Normalmente, el polen no invade las vías respiratorias inferiores de los pulmones. Sin embargo, durante las condiciones húmedas de las tormentas, el polen absorbe el agua y se rompe por un proceso llamado ósmosis. Estos trozos de polen se convierten en aerosol e invaden los niveles más bajos de los pulmones. En personas alérgicas al polen, esta exposición puede causar un ataque de asma y, en ocasiones, la muerte.

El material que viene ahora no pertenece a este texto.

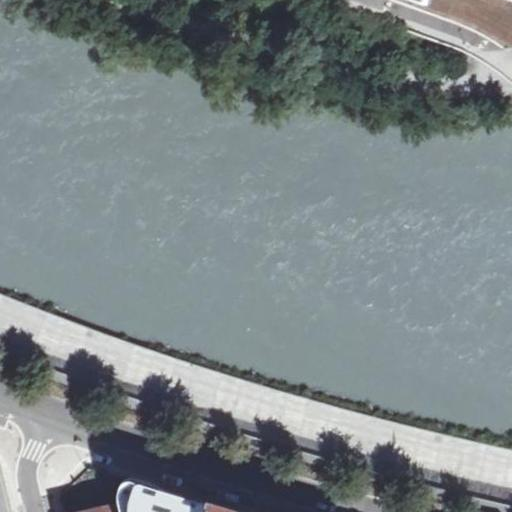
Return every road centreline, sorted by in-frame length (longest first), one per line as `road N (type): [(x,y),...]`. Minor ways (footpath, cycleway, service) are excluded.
road 1 (tertiary): [(511,461),(213,382),(0,306)]
road 2 (secondary): [(349,511),(51,417)]
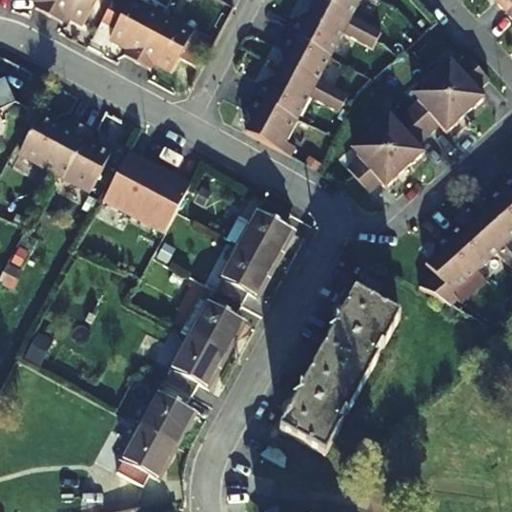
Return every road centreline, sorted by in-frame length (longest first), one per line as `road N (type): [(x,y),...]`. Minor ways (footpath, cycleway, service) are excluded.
road 1 (residential): [(340,217),(206,472),(205,511)]
road 2 (residential): [(340,217),(366,225),(391,219),(511,119)]
road 3 (residential): [(0,32),(182,130)]
road 4 (residential): [(182,130),(340,217)]
road 5 (residential): [(250,0),(182,130)]
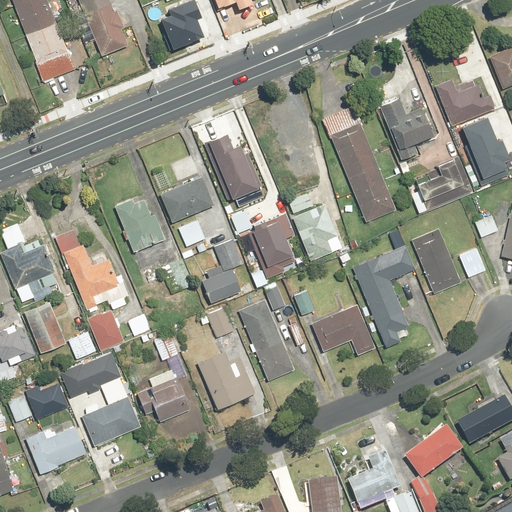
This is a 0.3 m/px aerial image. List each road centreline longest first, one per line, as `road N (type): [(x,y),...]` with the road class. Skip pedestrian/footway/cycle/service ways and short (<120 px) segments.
road 1 (residential): [(510,312),(493,339),(446,368),(99,511)]
road 2 (secondary): [(0,169),(415,0)]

Los primeros 20 o 30 minutos de una tormenta de primavera son los más peligrosos para las personas con alergia al polen y pueden provocar ataques de asma incluso en aquellos que nunca antes tuvieron una y solo tienen fiebre del heno. Además de la lluvia y el viento de las tormentas eléctricas, otros factores como los rayos (cargas eléctricas en el aire) y el frío también pueden jugar un papel en la exacerbación del asma relacionada con las tormentas eléctricas. Específicamente, las cargas eléctricas podrían mediar la ruptura de las partículas de polen.

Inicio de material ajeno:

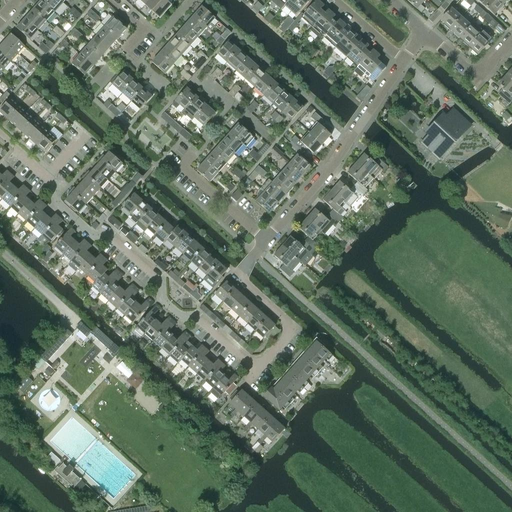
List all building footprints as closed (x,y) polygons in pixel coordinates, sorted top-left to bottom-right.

A algunos expertos les preocupa que las tormentas eléctricas puedan convertirse en un problema de salud pública para quienes tienen fiebre del heno y se encuentran con o sin asma. Las concentraciones de polen están aumentando, y el cambio climático está haciendo que las tormentas eléctricas y otros eventos de lluvia sean más comunes.

Después de realizar más investigaciones, los expertos pueden desarrollar sistemas de alerta temprana para alertar a las personas con alergias sobre el potencial de brotes de asma relacionados con tormentas eléctricas. Investigadores de la Universidad de Georgia están explorando esta opción.

En un artículo titulado “Ataques de asma relacionados con tormentas eléctricas”, D’Amato y sus coautores escriben:

“El mensaje para llevar a casa es que los pacientes afectados por alergia al polen deben estar alertas ante el peligro de estar al aire libre durante una tormenta eléctrica en la temporada de polen. Se deben advertir durante la temporada de polen a los pacientes sensibles al polen”.

Más específicamente, puede ser una buena idea que las personas con alergias al polen permanezcan adentro y mantengan las ventanas cerradas durante una tormenta que ocurre durante la temporada de polen.